The mathematics – and thus the politics – of America's controversial healthcare act just got a little better for President Barack Obama after an independent forecasting office on Capitol Hill said it will end up costing the federal government $84bn less over the next 11 years than originally thought.
The change is one of the consequences of last month's Supreme Court ruling, which as well as finding that the reform law is constitutional also gave individual states the ability to opt out of an intended large-scale expansion of the federal Medicaid programme to give insurance coverage to more people.
The downside for Democrats is that about 3 million fewer people will get coverage. The upside is the whole enterprise suddenly becoming cheaper.
"This confirms what we've been saying all along – the Affordable Care Act saves lots of money," Harry Reid, the Senate Majority Leader, said after the release of the report compiled by the non-partisan Congressional Budget Office (CBO). It pared down the overall estimated cost of the Act over the next ten years to $1.168 trillion, compared to an earlier estimate of $1.252 trillion. All of it will be offset by taxes and spending cuts.
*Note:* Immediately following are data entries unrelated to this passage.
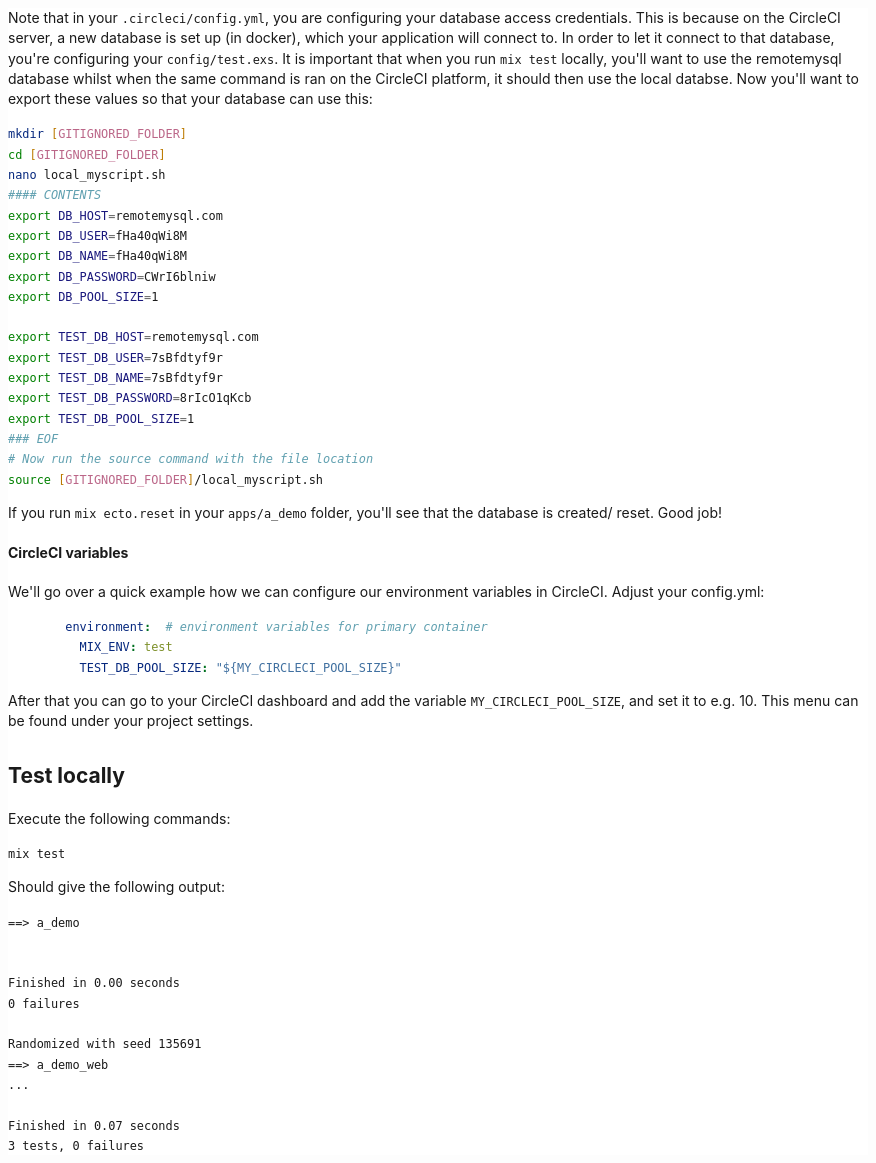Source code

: Note that in your `.circleci/config.yml`, you are configuring your database access credentials. This is because on the CircleCI server, a new database is set up (in docker), which your application will connect to. In order to let it connect to that database, you're configuring your `config/test.exs`. It is important that when you run `mix test` locally, you'll want to use the remotemysql database whilst when the same command is ran on the CircleCI platform, it should then use the local databse. Now you'll want to export these values so that your database can use this:

```bash
mkdir [GITIGNORED_FOLDER]
cd [GITIGNORED_FOLDER]
nano local_myscript.sh
#### CONTENTS
export DB_HOST=remotemysql.com
export DB_USER=fHa40qWi8M
export DB_NAME=fHa40qWi8M
export DB_PASSWORD=CWrI6blniw
export DB_POOL_SIZE=1

export TEST_DB_HOST=remotemysql.com
export TEST_DB_USER=7sBfdtyf9r
export TEST_DB_NAME=7sBfdtyf9r
export TEST_DB_PASSWORD=8rIcO1qKcb
export TEST_DB_POOL_SIZE=1
### EOF
# Now run the source command with the file location
source [GITIGNORED_FOLDER]/local_myscript.sh
```

If you run `mix ecto.reset` in your `apps/a_demo` folder, you'll see that the database is created/ reset. Good job!

#### CircleCI variables

We'll go over a quick example how we can configure our environment variables in CircleCI. Adjust your config.yml:

```yml
        environment:  # environment variables for primary container
          MIX_ENV: test
          TEST_DB_POOL_SIZE: "${MY_CIRCLECI_POOL_SIZE}"
```

After that you can go to your CircleCI dashboard and add the variable `MY_CIRCLECI_POOL_SIZE`, and set it to e.g. 10. This menu can be found under your project settings.

## Test locally

Execute the following commands:

```bash
mix test
```

Should give the following output:

```text
==> a_demo


Finished in 0.00 seconds
0 failures

Randomized with seed 135691
==> a_demo_web
...

Finished in 0.07 seconds
3 tests, 0 failures
```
There is more potentially good news for the White House. While the President's challenger for the White House, Mitt Romney, is vowing at every turn to dismantle the healthcare act, also known as Obamacare, on day one if he is elected, the CBO says repealing it would not, as the Republicans contend, save federal dollars.
On the contrary, the report finds, undoing the law now would add $109bn to the deficit over the next decade.
The report is a reminder that Obamacare barely achieves universal coverage in America. As it was, the Act was likely to extend coverage to only about 30 million of the 50 million Americans without insurance.
If, as the CBO says, the Court's decision to allow states to opt out of the Medicaid expansion – among a handful likely to do so are Florida and Texas – means an additional 3 million falling through the cracks, its reach will be even less impressive.
Yet, the Obamacare is set to become an important flashpoint in the presidential race and anything that says it will reduce the deficit and not worsen it makes the Republican case for repeal that much harder to sell.
"The Affordable Care Act is controlling the growth of health care costs and contributing to deficit reduction," House Minority Whip Steny Hoyer, a Maryland Democrat, said upon the report's release.